■ **Data for this task**:

Start

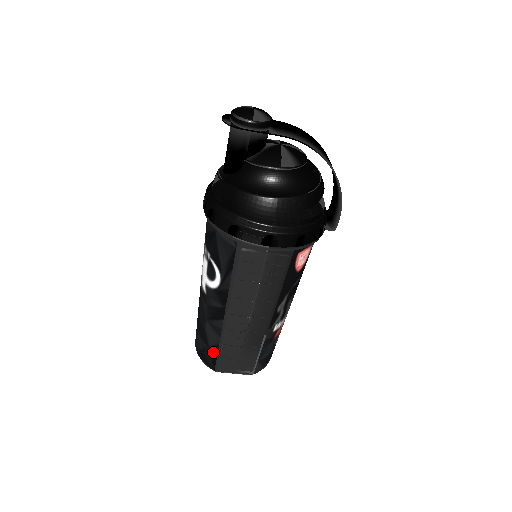
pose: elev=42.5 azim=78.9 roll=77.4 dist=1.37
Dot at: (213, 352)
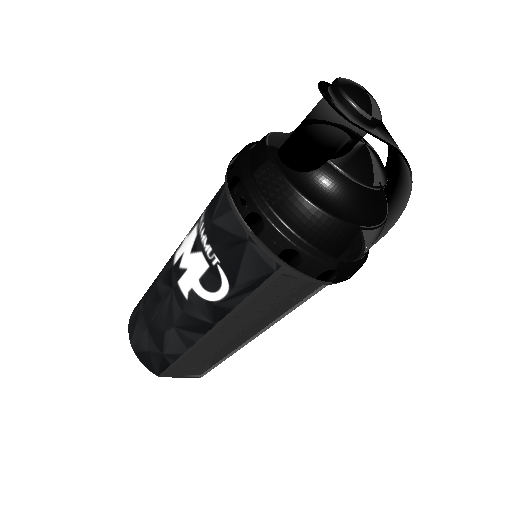
Dot at: (167, 360)
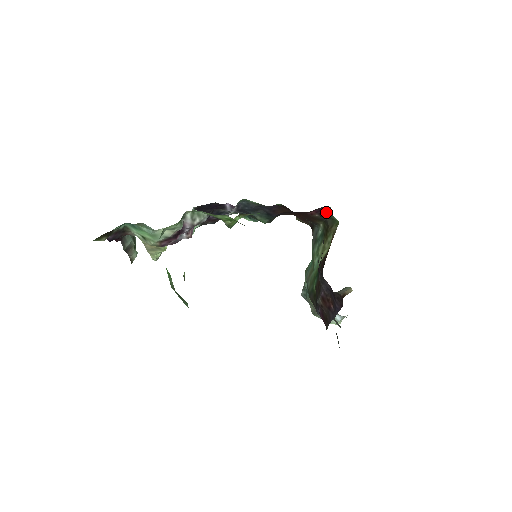
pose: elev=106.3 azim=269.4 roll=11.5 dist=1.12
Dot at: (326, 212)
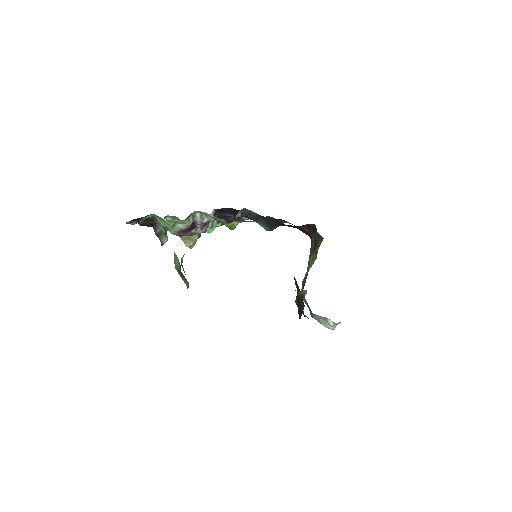
Dot at: (313, 229)
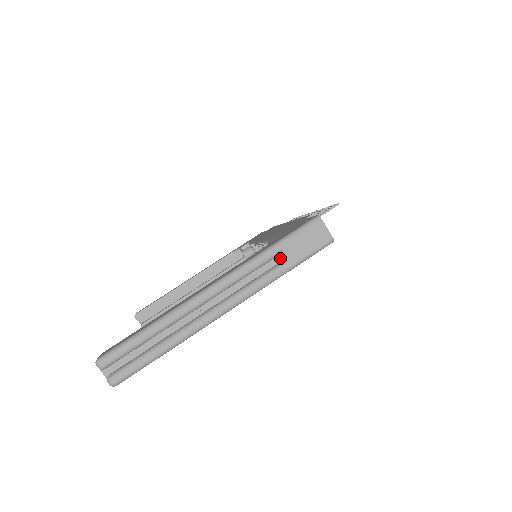
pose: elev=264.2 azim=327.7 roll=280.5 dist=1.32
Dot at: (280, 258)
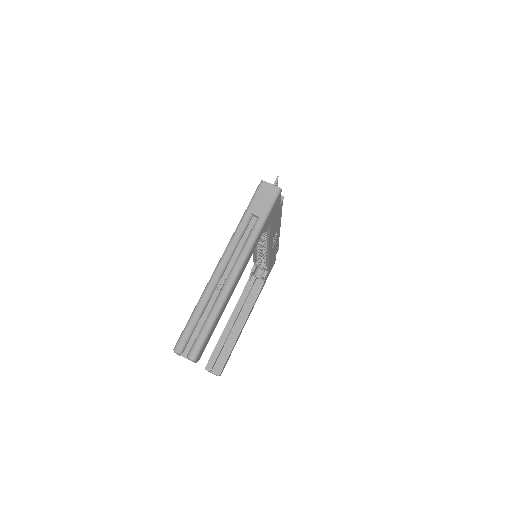
Dot at: (254, 220)
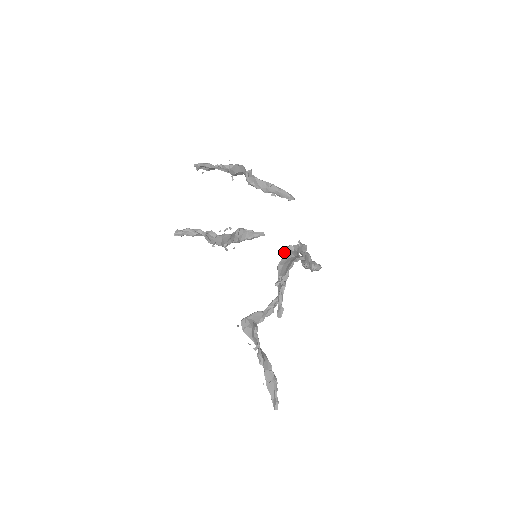
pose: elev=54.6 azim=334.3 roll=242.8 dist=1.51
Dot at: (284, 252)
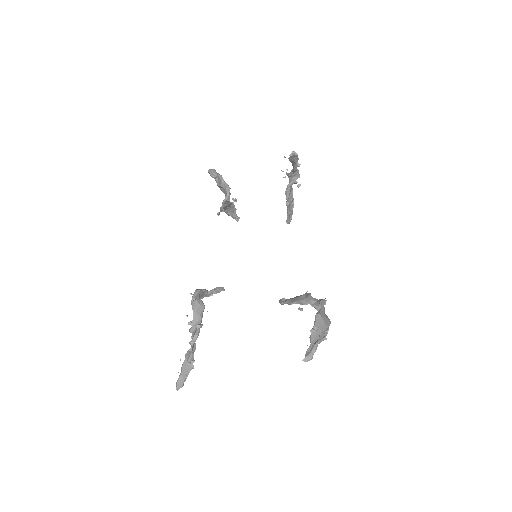
Dot at: (323, 304)
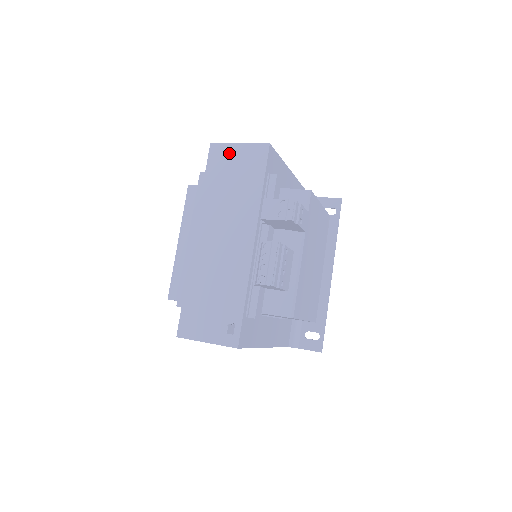
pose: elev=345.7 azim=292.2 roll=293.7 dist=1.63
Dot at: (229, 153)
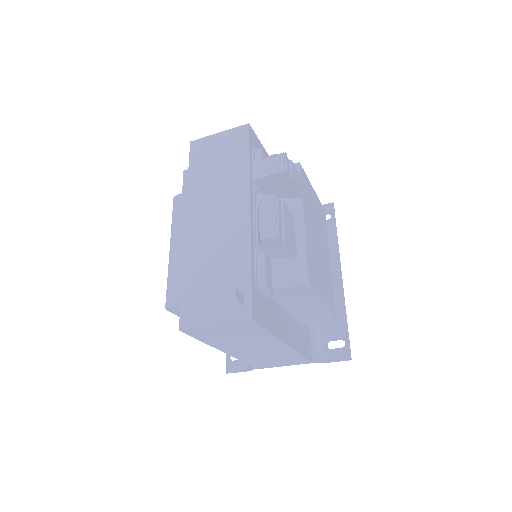
Dot at: (210, 143)
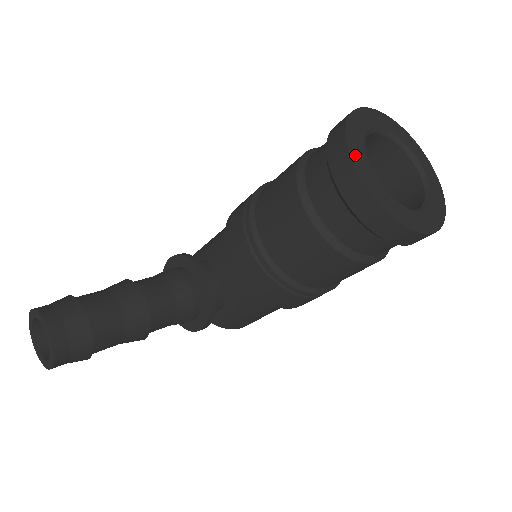
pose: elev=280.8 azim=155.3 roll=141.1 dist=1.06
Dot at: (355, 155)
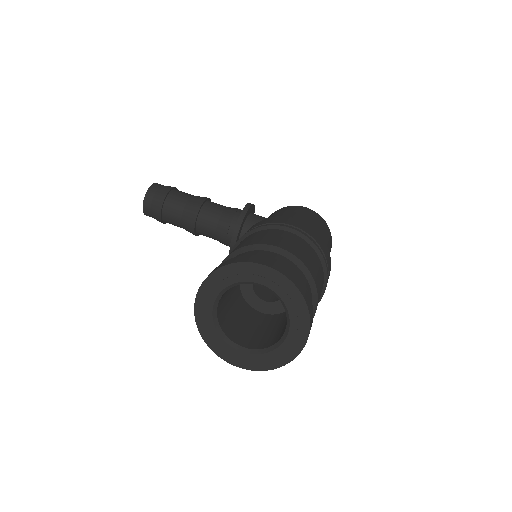
Dot at: (206, 288)
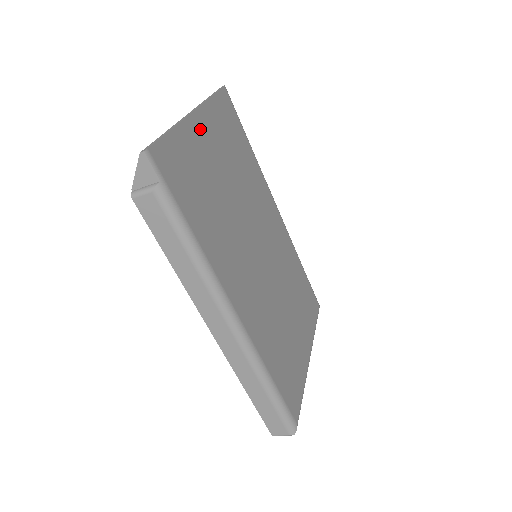
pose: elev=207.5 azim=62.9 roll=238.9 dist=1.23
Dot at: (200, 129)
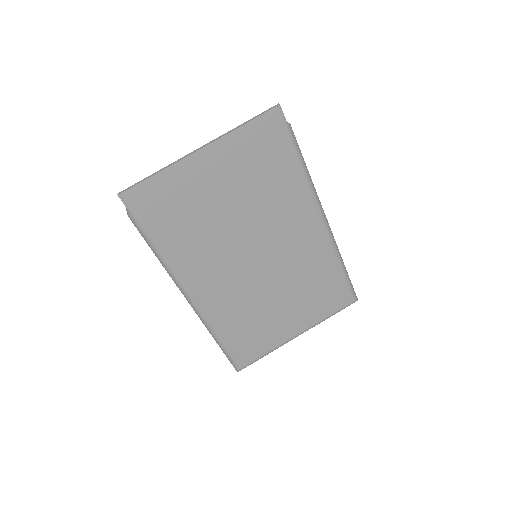
Dot at: (204, 163)
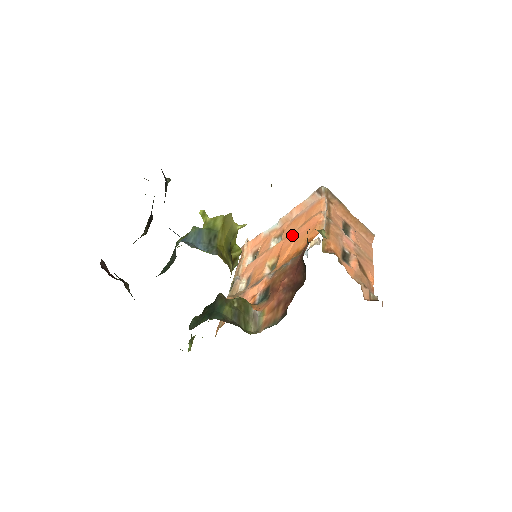
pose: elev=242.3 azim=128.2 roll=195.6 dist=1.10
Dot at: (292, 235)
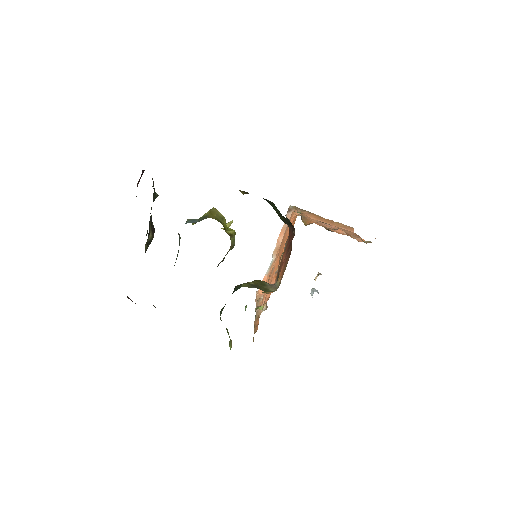
Dot at: (283, 245)
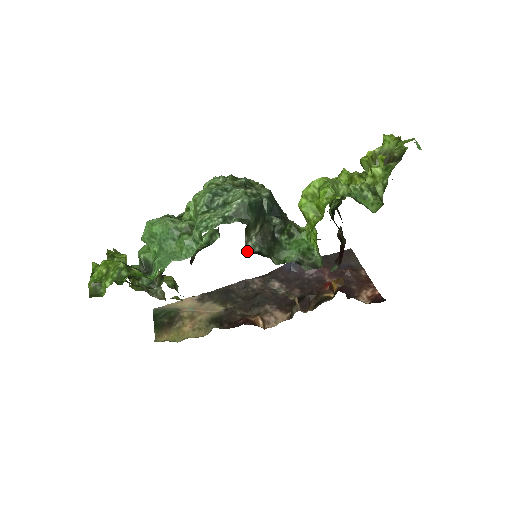
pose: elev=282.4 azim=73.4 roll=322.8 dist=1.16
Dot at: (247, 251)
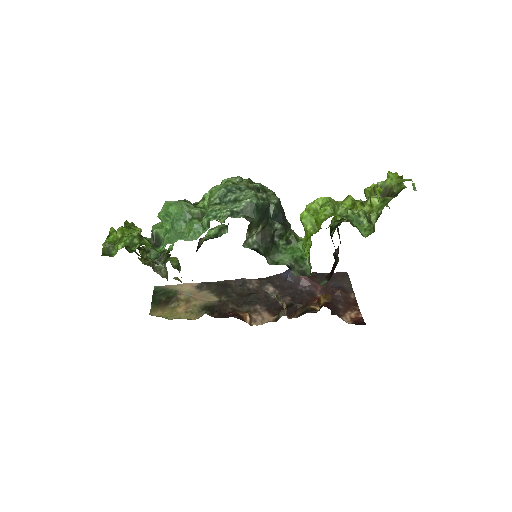
Dot at: (246, 246)
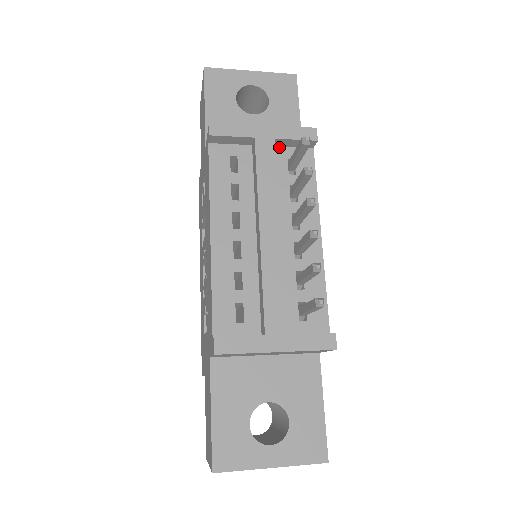
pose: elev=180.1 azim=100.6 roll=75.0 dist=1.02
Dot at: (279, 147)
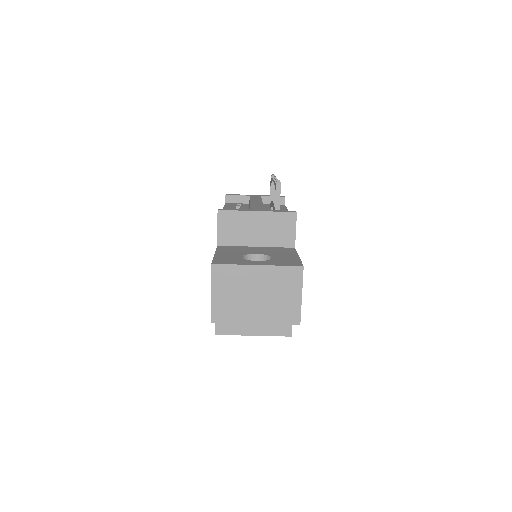
Dot at: (265, 204)
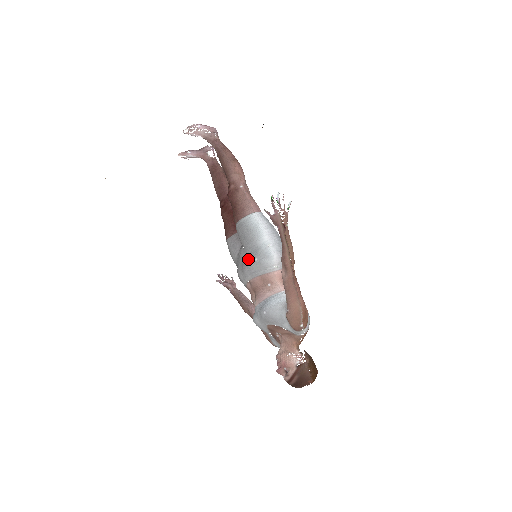
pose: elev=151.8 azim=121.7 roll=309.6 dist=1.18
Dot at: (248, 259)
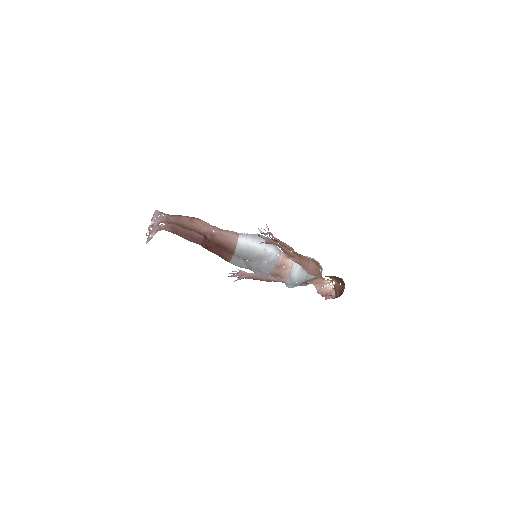
Dot at: (260, 265)
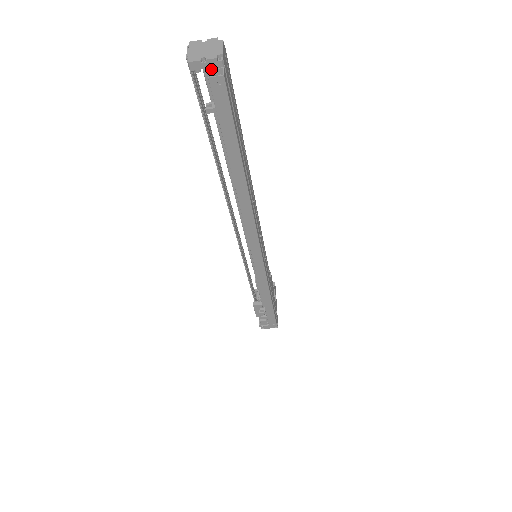
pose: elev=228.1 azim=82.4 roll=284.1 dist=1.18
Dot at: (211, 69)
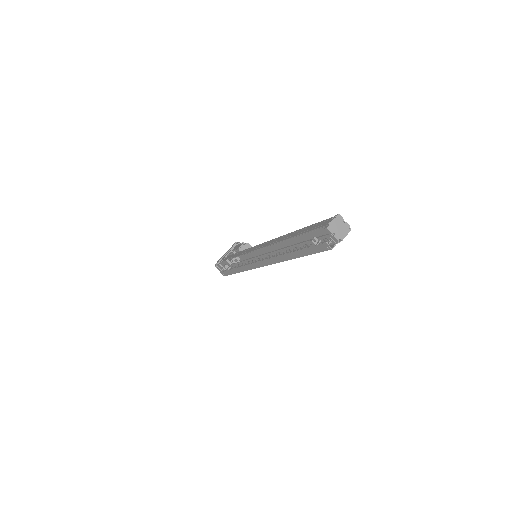
Dot at: (332, 239)
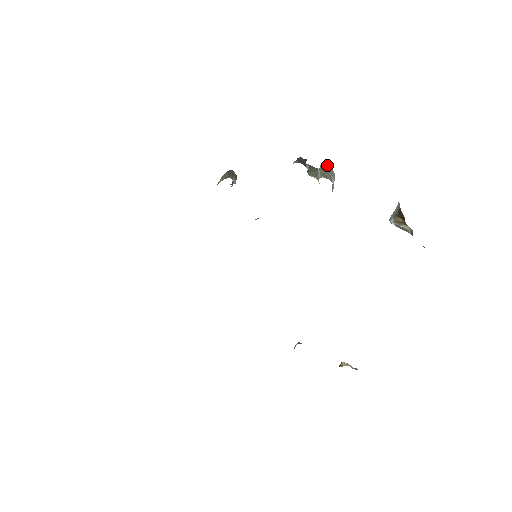
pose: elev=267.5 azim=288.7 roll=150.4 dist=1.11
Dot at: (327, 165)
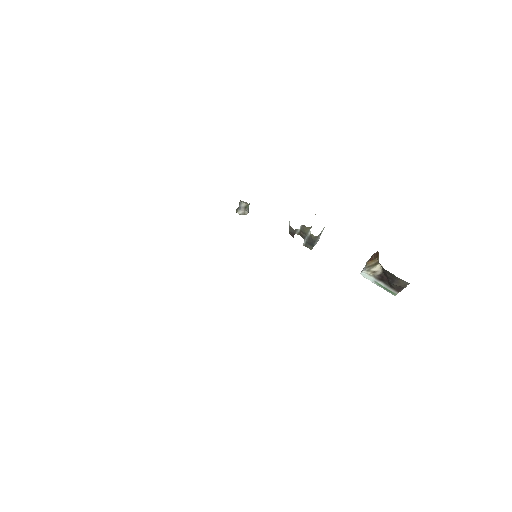
Dot at: (307, 247)
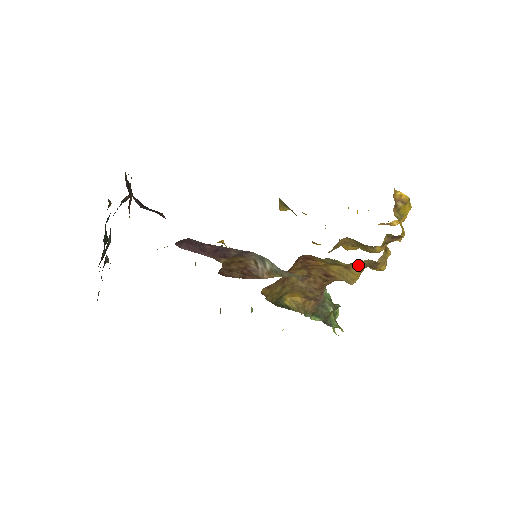
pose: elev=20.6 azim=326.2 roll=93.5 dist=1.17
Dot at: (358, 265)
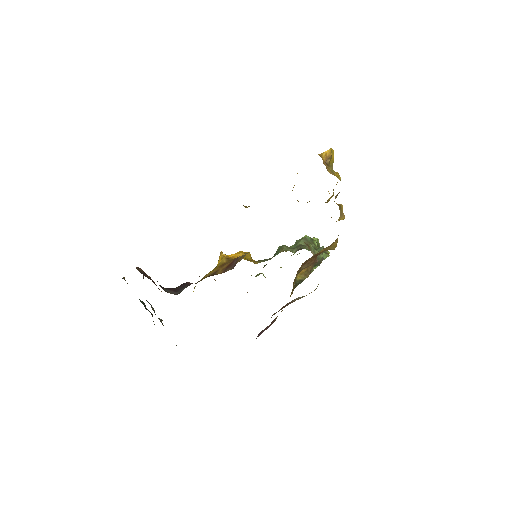
Dot at: (335, 241)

End

Rewrite the rows from the line containing "pose: elev=207.5 azim=62.9" down to the end of the rows, changing "dist" to "distance" and keeping everything else the same. Leave the pictures out.

pose: elev=207.5 azim=62.9 roll=238.9 distance=1.23
Dot at: (200, 129)
Dot at: (204, 163)
pose: elev=242.3 azim=128.2 roll=195.6 distance=1.10
Dot at: (292, 235)
Dot at: (283, 245)
pose: elev=282.4 azim=73.4 roll=322.8 distance=1.16
Dot at: (247, 251)
Dot at: (246, 246)
pose: elev=180.1 azim=100.6 roll=75.0 distance=1.02
Dot at: (279, 147)
Dot at: (265, 204)
pose: elev=151.8 azim=121.7 roll=309.6 distance=1.18
Dot at: (248, 259)
Dot at: (260, 265)
pose: elev=228.1 azim=82.4 roll=284.1 distance=1.18
Dot at: (211, 69)
Dot at: (332, 239)
pose: elev=267.5 azim=288.7 roll=150.4 distance=1.11
Dot at: (327, 165)
Dot at: (307, 247)
pose: elev=20.6 azim=326.2 roll=93.5 distance=1.17
Dot at: (358, 265)
Dot at: (335, 241)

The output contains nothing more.